STEUER FÜR STIFTUNGEN

Wien (OTS) - Seit 1993 ist es möglich in Österreich Privatstiftungen zu gründen. Damit sollte Kapital in Österreich gebunden werden und neue Steuerquellen erschlossen werden. Daraufhin hat Karl Wlaschek das Vermögen seiner Liechtensteiner Stiftung nach Österreich transferiert.

Auch Friedrich Flick ist mit seinem Vermögen nach Österreich gekommen.

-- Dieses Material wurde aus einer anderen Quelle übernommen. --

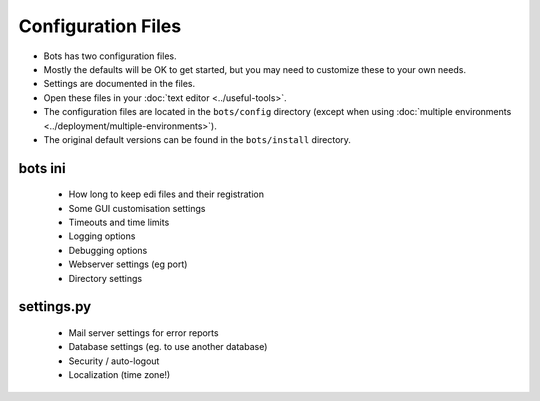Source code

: Configuration Files
===================

* Bots has two configuration files.
* Mostly the defaults will be OK to get started, but you may need to customize these to your own needs.
* Settings are documented in the files.
* Open these files in your :doc:`text editor <../useful-tools>`.
* The configuration files are located in the ``bots/config`` directory (except when using :doc:`multiple environments <../deployment/multiple-environments>`).
* The original default versions can be found in the ``bots/install`` directory.

bots ini
--------

    * How long to keep edi files and their registration
    * Some GUI customisation settings
    * Timeouts and time limits
    * Logging options
    * Debugging options
    * Webserver settings (eg port)
    * Directory settings

settings.py
-----------

    * Mail server settings for error reports
    * Database settings (eg. to use another database)
    * Security / auto-logout
    * Localization (time zone!)
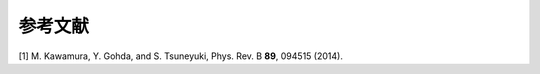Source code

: .. _ref:

参考文献
========

[1] M. Kawamura, Y. Gohda, and S. Tsuneyuki,  Phys. Rev. B **89**, 094515 (2014).  
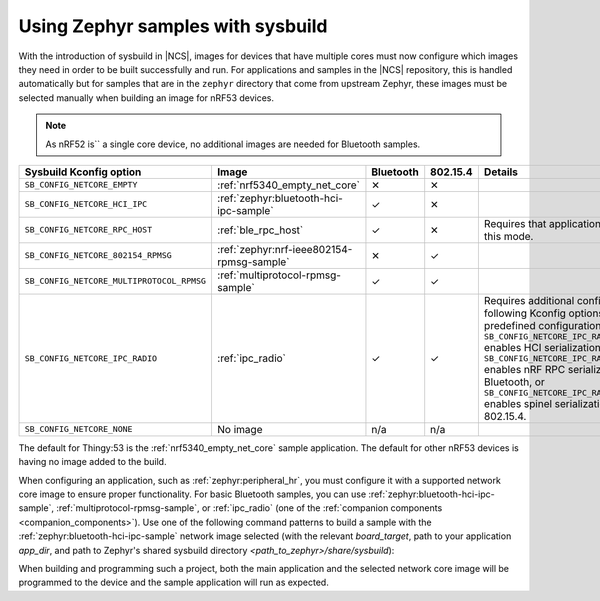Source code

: .. _zephyr_samples_sysbuild:

Using Zephyr samples with sysbuild
##################################

With the introduction of sysbuild in |NCS|, images for devices that have multiple cores must now configure which images they need in order to be built successfully and run.
For applications and samples in the |NCS| repository, this is handled automatically but for samples that are in the ``zephyr`` directory that come from upstream Zephyr, these images must be selected manually when building an image for nRF53 devices.

.. note::
   As nRF52 is`` a single core device, no additional images are needed for Bluetooth samples.

+---------------------------------------------------------+-------------------------------------------+-----------+----------+-----------------------------------------------------------------------------------------------------------------------+
| Sysbuild Kconfig option                                 | Image                                     | Bluetooth | 802.15.4 | Details                                                                                                               |
+=========================================================+===========================================+===========+==========+=======================================================================================================================+
|               ``SB_CONFIG_NETCORE_EMPTY``               | :ref:`nrf5340_empty_net_core`             | ✕         | ✕        |                                                                                                                       |
+---------------------------------------------------------+-------------------------------------------+-----------+----------+-----------------------------------------------------------------------------------------------------------------------+
|               ``SB_CONFIG_NETCORE_HCI_IPC``             | :ref:`zephyr:bluetooth-hci-ipc-sample`    | ✓         | ✕        |                                                                                                                       |
+---------------------------------------------------------+-------------------------------------------+-----------+----------+-----------------------------------------------------------------------------------------------------------------------+
|               ``SB_CONFIG_NETCORE_RPC_HOST``            | :ref:`ble_rpc_host`                       | ✓         | ✕        | Requires that application be setup for this mode.                                                                     |
+---------------------------------------------------------+-------------------------------------------+-----------+----------+-----------------------------------------------------------------------------------------------------------------------+
|               ``SB_CONFIG_NETCORE_802154_RPMSG``        | :ref:`zephyr:nrf-ieee802154-rpmsg-sample` | ✕         | ✓        |                                                                                                                       |
+---------------------------------------------------------+-------------------------------------------+-----------+----------+-----------------------------------------------------------------------------------------------------------------------+
|               ``SB_CONFIG_NETCORE_MULTIPROTOCOL_RPMSG`` | :ref:`multiprotocol-rpmsg-sample`         | ✓         | ✓        |                                                                                                                       |
+---------------------------------------------------------+-------------------------------------------+-----------+----------+-----------------------------------------------------------------------------------------------------------------------+
|               ``SB_CONFIG_NETCORE_IPC_RADIO``           | :ref:`ipc_radio`                          | ✓         | ✓        | Requires additional configuration. The following Kconfig options provide predefined configurations:                   |
|                                                         |                                           |           |          | ``SB_CONFIG_NETCORE_IPC_RADIO_BT_HCI_IPC`` enables HCI serialization                                                  |
|                                                         |                                           |           |          | for Bluetooth, ``SB_CONFIG_NETCORE_IPC_RADIO_BT_RPC`` enables nRF RPC serialization for Bluetooth, or                 |
|                                                         |                                           |           |          | ``SB_CONFIG_NETCORE_IPC_RADIO_IEEE802154`` enables spinel serialization for IEEE 802.15.4.                            |
+---------------------------------------------------------+-------------------------------------------+-----------+----------+-----------------------------------------------------------------------------------------------------------------------+
|               ``SB_CONFIG_NETCORE_NONE``                | No image                                  | n/a       | n/a      |                                                                                                                       |
+---------------------------------------------------------+-------------------------------------------+-----------+----------+-----------------------------------------------------------------------------------------------------------------------+

The default for Thingy:53 is the :ref:`nrf5340_empty_net_core` sample application.
The default for other nRF53 devices is having no image added to the build.

When configuring an application, such as :ref:`zephyr:peripheral_hr`, you must configure it with a supported network core image to ensure proper functionality.
For basic Bluetooth samples, you can use :ref:`zephyr:bluetooth-hci-ipc-sample`, :ref:`multiprotocol-rpmsg-sample`, or :ref:`ipc_radio` (one of the :ref:`companion components <companion_components>`).
Use one of the following command patterns to build a sample with the :ref:`zephyr:bluetooth-hci-ipc-sample` network image selected (with the relevant *board_target*, path to your application *app_dir*, and path to Zephyr's shared sysbuild directory *<path_to_zephyr>/share/sysbuild*):

.. tabs::

    .. group-tab:: west

       .. parsed-literal::
          :class: highlight

          west build -b *board_target* -- -DSB_CONFIG_NETCORE_HCI_IPC=y

    .. group-tab:: CMake

       .. parsed-literal::
          :class: highlight

          cmake -GNinja -DBOARD=*board_target* -DSB_CONFIG_NETCORE_HCI_IPC=y -DAPP_DIR=*app_dir* *<path_to_zephyr>/share/sysbuild*

When building and programming such a project, both the main application and the selected network core image will be programmed to the device and the sample application will run as expected.
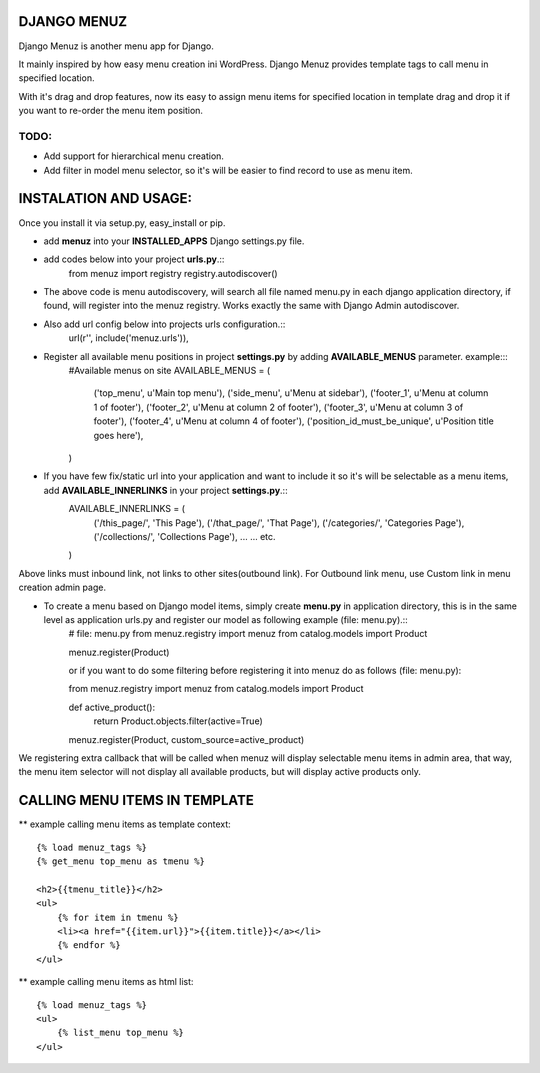 DJANGO MENUZ
=============

Django Menuz is another menu app for Django.

It mainly inspired by how easy menu creation ini WordPress. Django Menuz provides
template tags to call menu in specified location.

With it's drag and drop features, now its easy to assign menu items for specified location in template
drag and drop it if you want to re-order the menu item position.

TODO:
-----
* Add support for hierarchical menu creation.
* Add filter in model menu selector, so it's will be easier to find record to use as menu item.


INSTALATION AND USAGE:
======================
Once you install it via setup.py, easy_install or pip.

* add **menuz** into your **INSTALLED_APPS** Django settings.py file.
* add codes below into your project **urls.py**.::
    from menuz import registry
    registry.autodiscover()

* The above code is menu autodiscovery, will search all file named menu.py in each django application directory, if found, will register into the menuz registry. Works exactly the same with Django Admin autodiscover.

* Also add url config below into projects urls configuration.::
    url(r'', include('menuz.urls')),

* Register all available menu positions in project **settings.py** by adding **AVAILABLE_MENUS** parameter. example:::
    #Available menus on site
    AVAILABLE_MENUS = (
        ('top_menu', u'Main top menu'),
        ('side_menu', u'Menu at sidebar'),
        ('footer_1', u'Menu at column 1 of footer'),
        ('footer_2', u'Menu at column 2 of footer'),
        ('footer_3', u'Menu at column 3 of footer'),
        ('footer_4', u'Menu at column 4 of footer'),
        ('position_id_must_be_unique', u'Position title goes here'),
    )


* If you have few fix/static url into your application and want to include it so it's will be selectable as a menu items, add **AVAILABLE_INNERLINKS** in your project **settings.py**.::
    AVAILABLE_INNERLINKS = (
        ('/this_page/', 'This Page'),
        ('/that_page/', 'That Page'),
        ('/categories/', 'Categories Page'),
        ('/collections/', 'Collections Page'),
        ...
        ...
        etc.
    )

Above links must inbound link, not links to other sites(outbound link). For Outbound link menu, use Custom link in menu creation admin page.


* To create a menu based on Django model items, simply create **menu.py** in application directory, this is in the same level as application urls.py and register our model as following example (file: menu.py).::
    # file: menu.py
    from menuz.registry import menuz
    from catalog.models import Product

    menuz.register(Product)

    or if you want to do some filtering before registering it into menuz do as follows (file: menu.py)::

    from menuz.registry import menuz
    from catalog.models import Product

    def active_product():
        return Product.objects.filter(active=True)

    menuz.register(Product, custom_source=active_product)

We registering extra callback that will be called when menuz will display selectable menu items in admin area,
that way, the menu item selector will not display all available products, but will display active products only.


CALLING MENU ITEMS IN TEMPLATE
==============================

** example calling menu items as template context::

    {% load menuz_tags %}
    {% get_menu top_menu as tmenu %}

    <h2>{{tmenu_title}}</h2>
    <ul>
        {% for item in tmenu %}
        <li><a href="{{item.url}}">{{item.title}}</a></li>
        {% endfor %}
    </ul>

** example calling menu items as html list::

    {% load menuz_tags %}
    <ul>
        {% list_menu top_menu %}
    </ul>

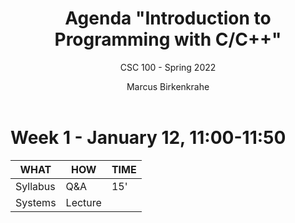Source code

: #+TITLE:Agenda "Introduction to Programming with C/C++"
#+AUTHOR:Marcus Birkenkrahe
#+SUBTITLE: CSC 100 - Spring 2022
#+OPTIONS: toc:1 num:nil fig:nil
#+STARTUP: overview
* Week 1 - January 12, 11:00-11:50

  #+attr_html: :width 500px
  [[./img/fivearmies1.jpg]]
  
  | WHAT     | HOW     | TIME |
  |----------+---------+------|
  | Syllabus | Q&A     | 15'  |
  | Systems  | Lecture |      |

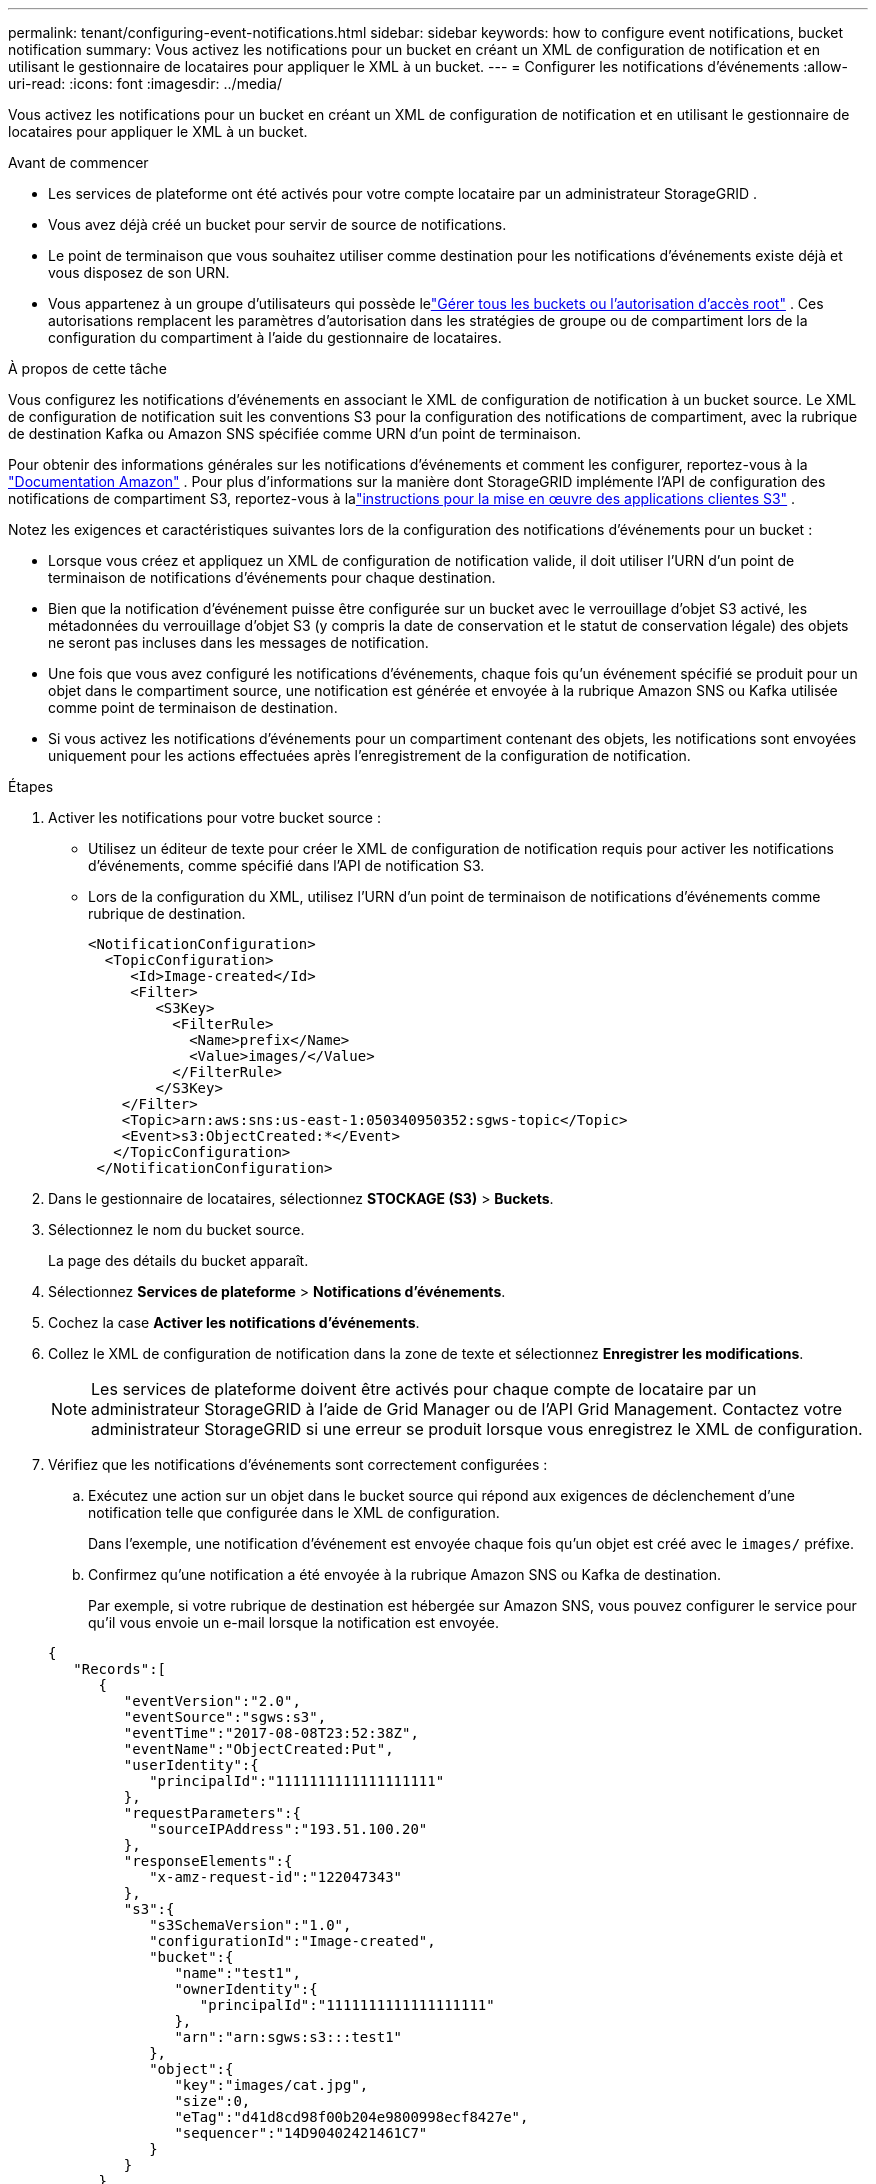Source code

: ---
permalink: tenant/configuring-event-notifications.html 
sidebar: sidebar 
keywords: how to configure event notifications, bucket notification 
summary: Vous activez les notifications pour un bucket en créant un XML de configuration de notification et en utilisant le gestionnaire de locataires pour appliquer le XML à un bucket. 
---
= Configurer les notifications d'événements
:allow-uri-read: 
:icons: font
:imagesdir: ../media/


[role="lead"]
Vous activez les notifications pour un bucket en créant un XML de configuration de notification et en utilisant le gestionnaire de locataires pour appliquer le XML à un bucket.

.Avant de commencer
* Les services de plateforme ont été activés pour votre compte locataire par un administrateur StorageGRID .
* Vous avez déjà créé un bucket pour servir de source de notifications.
* Le point de terminaison que vous souhaitez utiliser comme destination pour les notifications d’événements existe déjà et vous disposez de son URN.
* Vous appartenez à un groupe d'utilisateurs qui possède lelink:tenant-management-permissions.html["Gérer tous les buckets ou l'autorisation d'accès root"] .  Ces autorisations remplacent les paramètres d’autorisation dans les stratégies de groupe ou de compartiment lors de la configuration du compartiment à l’aide du gestionnaire de locataires.


.À propos de cette tâche
Vous configurez les notifications d’événements en associant le XML de configuration de notification à un bucket source. Le XML de configuration de notification suit les conventions S3 pour la configuration des notifications de compartiment, avec la rubrique de destination Kafka ou Amazon SNS spécifiée comme URN d'un point de terminaison.

Pour obtenir des informations générales sur les notifications d'événements et comment les configurer, reportez-vous à la https://docs.aws.amazon.com/s3/["Documentation Amazon"^] .  Pour plus d'informations sur la manière dont StorageGRID implémente l'API de configuration des notifications de compartiment S3, reportez-vous à lalink:../s3/index.html["instructions pour la mise en œuvre des applications clientes S3"] .

Notez les exigences et caractéristiques suivantes lors de la configuration des notifications d’événements pour un bucket :

* Lorsque vous créez et appliquez un XML de configuration de notification valide, il doit utiliser l'URN d'un point de terminaison de notifications d'événements pour chaque destination.
* Bien que la notification d'événement puisse être configurée sur un bucket avec le verrouillage d'objet S3 activé, les métadonnées du verrouillage d'objet S3 (y compris la date de conservation et le statut de conservation légale) des objets ne seront pas incluses dans les messages de notification.
* Une fois que vous avez configuré les notifications d'événements, chaque fois qu'un événement spécifié se produit pour un objet dans le compartiment source, une notification est générée et envoyée à la rubrique Amazon SNS ou Kafka utilisée comme point de terminaison de destination.
* Si vous activez les notifications d'événements pour un compartiment contenant des objets, les notifications sont envoyées uniquement pour les actions effectuées après l'enregistrement de la configuration de notification.


.Étapes
. Activer les notifications pour votre bucket source :
+
** Utilisez un éditeur de texte pour créer le XML de configuration de notification requis pour activer les notifications d’événements, comme spécifié dans l’API de notification S3.
** Lors de la configuration du XML, utilisez l’URN d’un point de terminaison de notifications d’événements comme rubrique de destination.
+
[listing]
----
<NotificationConfiguration>
  <TopicConfiguration>
     <Id>Image-created</Id>
     <Filter>
        <S3Key>
          <FilterRule>
            <Name>prefix</Name>
            <Value>images/</Value>
          </FilterRule>
        </S3Key>
    </Filter>
    <Topic>arn:aws:sns:us-east-1:050340950352:sgws-topic</Topic>
    <Event>s3:ObjectCreated:*</Event>
   </TopicConfiguration>
 </NotificationConfiguration>
----


. Dans le gestionnaire de locataires, sélectionnez *STOCKAGE (S3)* > *Buckets*.
. Sélectionnez le nom du bucket source.
+
La page des détails du bucket apparaît.

. Sélectionnez *Services de plateforme* > *Notifications d'événements*.
. Cochez la case *Activer les notifications d'événements*.
. Collez le XML de configuration de notification dans la zone de texte et sélectionnez *Enregistrer les modifications*.
+

NOTE: Les services de plateforme doivent être activés pour chaque compte de locataire par un administrateur StorageGRID à l'aide de Grid Manager ou de l'API Grid Management.  Contactez votre administrateur StorageGRID si une erreur se produit lorsque vous enregistrez le XML de configuration.

. Vérifiez que les notifications d’événements sont correctement configurées :
+
.. Exécutez une action sur un objet dans le bucket source qui répond aux exigences de déclenchement d’une notification telle que configurée dans le XML de configuration.
+
Dans l'exemple, une notification d'événement est envoyée chaque fois qu'un objet est créé avec le `images/` préfixe.

.. Confirmez qu’une notification a été envoyée à la rubrique Amazon SNS ou Kafka de destination.
+
Par exemple, si votre rubrique de destination est hébergée sur Amazon SNS, vous pouvez configurer le service pour qu'il vous envoie un e-mail lorsque la notification est envoyée.

+
[listing]
----
{
   "Records":[
      {
         "eventVersion":"2.0",
         "eventSource":"sgws:s3",
         "eventTime":"2017-08-08T23:52:38Z",
         "eventName":"ObjectCreated:Put",
         "userIdentity":{
            "principalId":"1111111111111111111"
         },
         "requestParameters":{
            "sourceIPAddress":"193.51.100.20"
         },
         "responseElements":{
            "x-amz-request-id":"122047343"
         },
         "s3":{
            "s3SchemaVersion":"1.0",
            "configurationId":"Image-created",
            "bucket":{
               "name":"test1",
               "ownerIdentity":{
                  "principalId":"1111111111111111111"
               },
               "arn":"arn:sgws:s3:::test1"
            },
            "object":{
               "key":"images/cat.jpg",
               "size":0,
               "eTag":"d41d8cd98f00b204e9800998ecf8427e",
               "sequencer":"14D90402421461C7"
            }
         }
      }
   ]
}
----
+
Si la notification est reçue sur la rubrique de destination, vous avez correctement configuré votre bucket source pour les notifications StorageGRID .





.Informations connexes
link:understanding-notifications-for-buckets.html["Comprendre les notifications pour les buckets"]

link:../s3/index.html["Utiliser l'API REST S3"]

link:creating-platform-services-endpoint.html["Créer un point de terminaison des services de plateforme"]
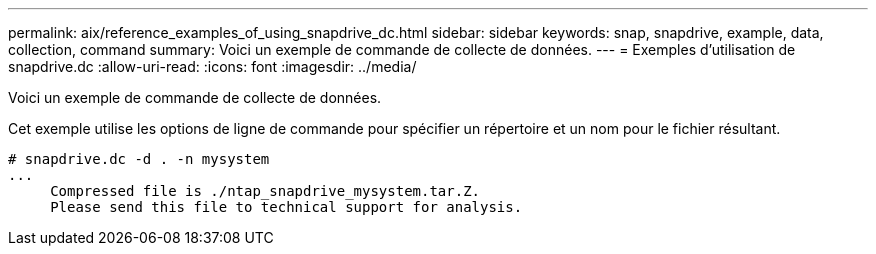 ---
permalink: aix/reference_examples_of_using_snapdrive_dc.html 
sidebar: sidebar 
keywords: snap, snapdrive, example, data, collection, command 
summary: Voici un exemple de commande de collecte de données. 
---
= Exemples d'utilisation de snapdrive.dc
:allow-uri-read: 
:icons: font
:imagesdir: ../media/


[role="lead"]
Voici un exemple de commande de collecte de données.

Cet exemple utilise les options de ligne de commande pour spécifier un répertoire et un nom pour le fichier résultant.

[listing]
----
# snapdrive.dc -d . -n mysystem
...
     Compressed file is ./ntap_snapdrive_mysystem.tar.Z.
     Please send this file to technical support for analysis.
----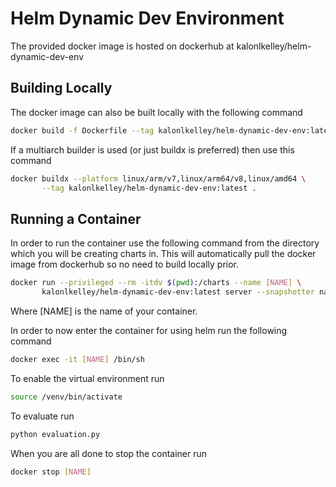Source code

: * Helm Dynamic Dev Environment

The provided docker image is hosted on dockerhub at
kalonlkelley/helm-dynamic-dev-env

** Building Locally

The docker image can also be built locally with the following command
#+begin_src bash
  docker build -f Dockerfile --tag kalonlkelley/helm-dynamic-dev-env:latest .
#+end_src
If a multiarch builder is used (or just buildx is preferred) then use this
command
#+begin_src bash
  docker buildx --platform linux/arm/v7,linux/arm64/v8,linux/amd64 \
         --tag kalonlkelley/helm-dynamic-dev-env:latest .
#+end_src

** Running a Container

In order to run the container use the following command from the directory which
you will be creating charts in. This will automatically pull the docker image
from dockerhub so no need to build locally prior.
#+begin_src bash
  docker run --privileged --rm -itdv $(pwd):/charts --name [NAME] \
         kalonlkelley/helm-dynamic-dev-env:latest server --snapshotter native
#+end_src
Where [NAME] is the name of your container.

In order to now enter the container for using helm run the following command
#+begin_src bash
  docker exec -it [NAME] /bin/sh
#+end_src

To enable the virtual environment run
#+begin_src bash
  source /venv/bin/activate
#+end_src

To evaluate run
#+begin_src bash
  python evaluation.py
#+end_src

When you are all done to stop the container run
#+begin_src bash
  docker stop [NAME]
#+end_src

Für Österreicher sollte die Möglichkeit geschaffen werden, Firmen noch zu Lebzeiten des Gründers in Stiftungen einzubringen, damit sie nicht etwa durch Erbschaftsstreitigkeiten zerschlagen werden.

Außerdem mußte bei Stiftungsgründungen eine Schenkungssteuer von 2,5 % bzw. bei Liegenschaften von 3,5 + 1 % an Steuern vom Einbringungswert entrichtet werden, was dem Staat eine Menge Ein-nahmen bescherte.

Ich glaube, dass Österreich - welches Investoren sucht und mangels Österreichischem Kapital viele Spitzenbetriebe wie Bank Austria, CA, Bawag, Ruefa an das Ausland verkaufen, daran interessiert sein muß, dass das Kapital und dmit ein hohes zusätzliches Steueraufkommen für Österreich er- halten bleibt. Ansonsten wandern Leute wie Wlaschek und Flick wieder ins Ausland ab, wo es derartige Stiftungen seit Jahrzehnten gibt und die Steuergesetze eine gewisse Sicherheit bieten.